Hi, I am trying to use Tophat for my RNA-seq analysis. I tested my PE reads following three protocols.
1, no reference gene annotation (GTF file) I noticed some PE reads are correctly mapped. The flags are 83 and 163. See an example as the following:
M01339:30:000000000-A42G7:1:1101:15690:1356 163 chr8 126142440 0 32M = 126142503 96TACAGCACCCGGTATTCCCAGGCGGTCTCCCA $$$$$%%%&&&&"$%&(((((('%'( AS:i:0 XN:i:0 XM:i:0 XO:i:0 XG:i:0 NM:i:0 MD:Z:32 YT:Z:UU NH:i:9 HI:i:8
M01339:30:000000000-A42G7:1:1101:15690:1356 83 chr8 126142503 0 33M = 126142440 -96GCTTCCGAGATCAGACGAGATCGGGCGCGTTCA '''&''((%'$'''#'''#&&#&"&&$'&'$"" AS:i:0 XN:i:0 XM:i:0 XO:i:0 XG:i:0 NM:i:0 MD:Z:33 YT:Z:UU NH:i:9 HI:i:8
2, I provide GTF file downloaded from iGenome. The other parameters are the same, but then some of the PE reads lost its pairing in the mapping:
M01339:30:000000000-A42G7:1:1101:15690:1356 89 chr8 126142503 0 33M * 0 0 GCTTCCGAGATCAGACGAGATCGGGCGCGTTCA '''&''((%'$'''#'''#&&#&"&&$'&'$"" AS:i:0 XN:i:0 XM:i:0 XO:i:0 XG:i:0 NM:i:0 MD:Z:33 YT:Z:UU NH:i:20 HI:i:19
Please notice that here the read that once mapped to chr8:126142440 lost its mapping!
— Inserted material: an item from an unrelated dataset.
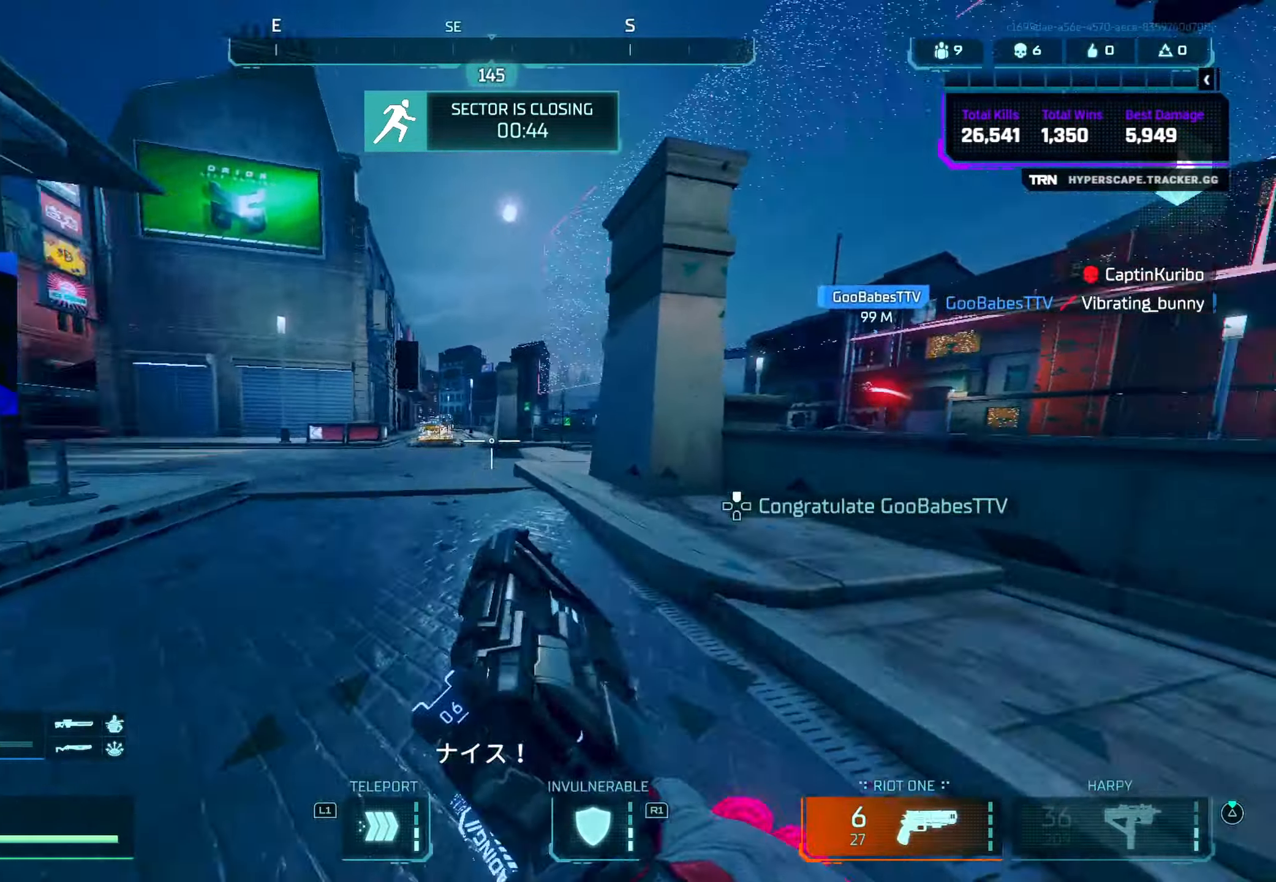
{"buttons": ["L2"], "left_stick": "up", "right_stick": "right", "events": [[17, "right_stick", "right"], [233, "CROSS", "down"], [350, "L2", "down"], [383, "CROSS", "up"], [417, "left_stick", "up"]]}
3, I added another option, "--library-type fr-unstranded". This time, the two mapping are both gone! The following is found in the umapped file.
M01339:30:000000000-A42G7:1:1101:15690:1356 69 * 0 255 * * 0 0 TGAACGCGCCCGATCTCGTCTGATCTCGGAAGC ""$'&'$&&"&#&&#'''#'''$'%((''&'''
M01339:30:000000000-A42G7:1:1101:15690:1356 133 * 0 255 * * 0 0 TACAGCACCCGGTATTCCCAGGCGGTCTCCCA $$$$$%%%&&&&"$%&(((((('%'(
Anyone could give me some insights? Thank you in advance!